+++ Listing +++

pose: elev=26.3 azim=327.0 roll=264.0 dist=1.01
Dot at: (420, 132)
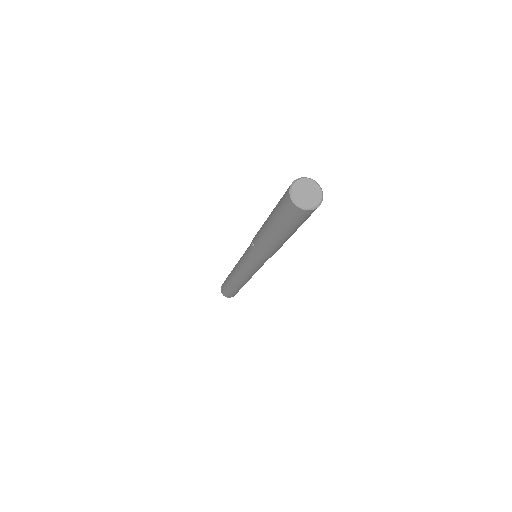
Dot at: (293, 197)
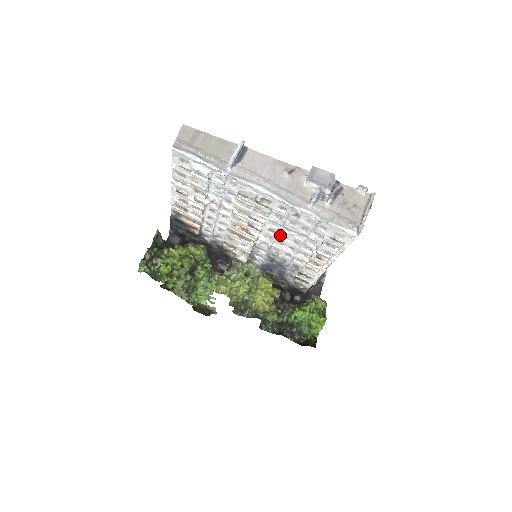
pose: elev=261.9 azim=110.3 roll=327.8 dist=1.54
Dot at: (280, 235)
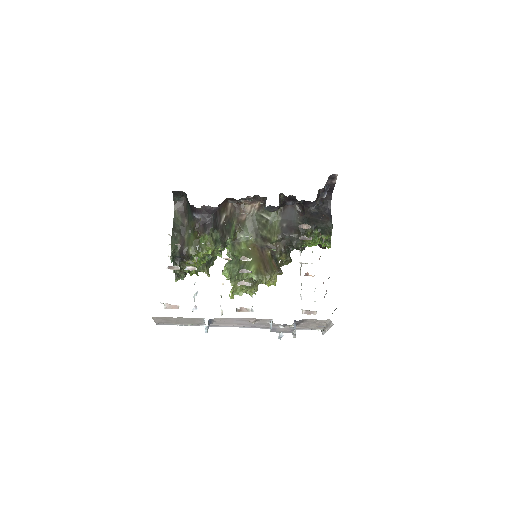
Dot at: occluded
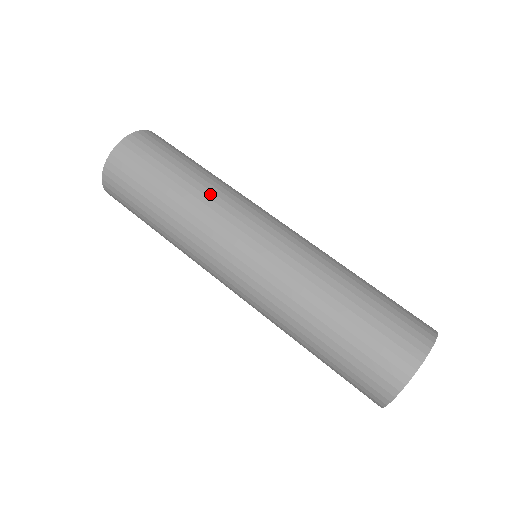
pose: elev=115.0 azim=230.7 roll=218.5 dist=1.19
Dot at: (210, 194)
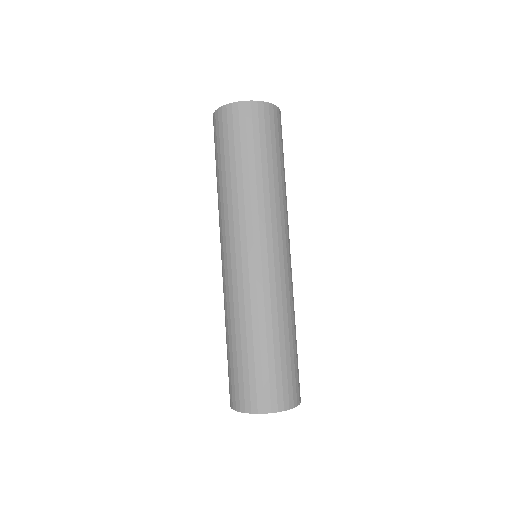
Dot at: (254, 198)
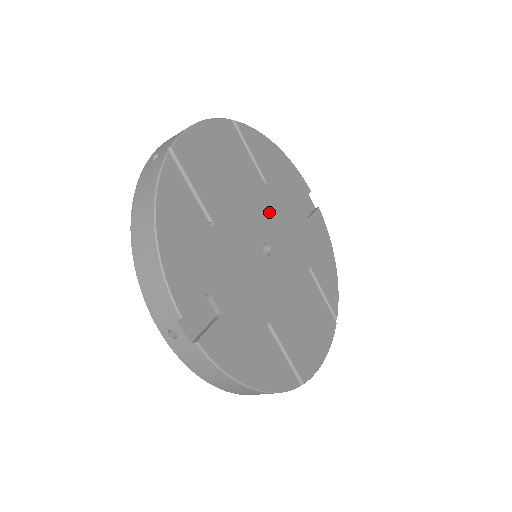
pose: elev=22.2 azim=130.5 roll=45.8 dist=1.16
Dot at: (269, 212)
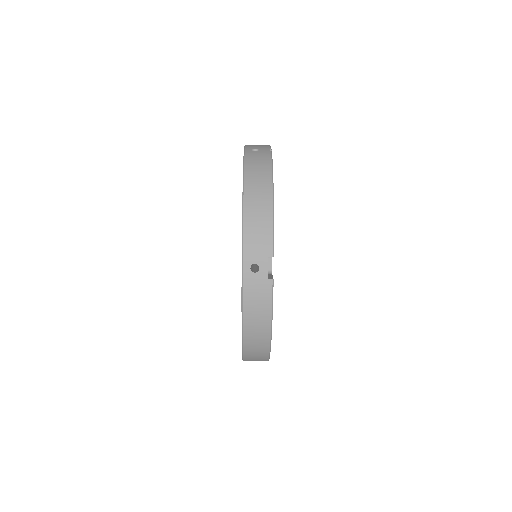
Dot at: occluded
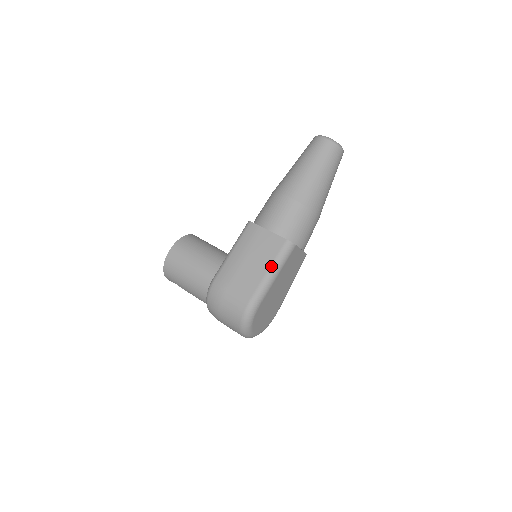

+++

Problem to solve – Please rewrite the records from the line that has "pose: elev=22.2 azim=130.5" through the end of the records, swapping "roll" for "tilt" and changing nothing else. Leave the pictures out of your answer.

Task response –
pose: elev=22.2 azim=130.5 tilt=45.8 dist=1.16
Dot at: (269, 212)
Dot at: occluded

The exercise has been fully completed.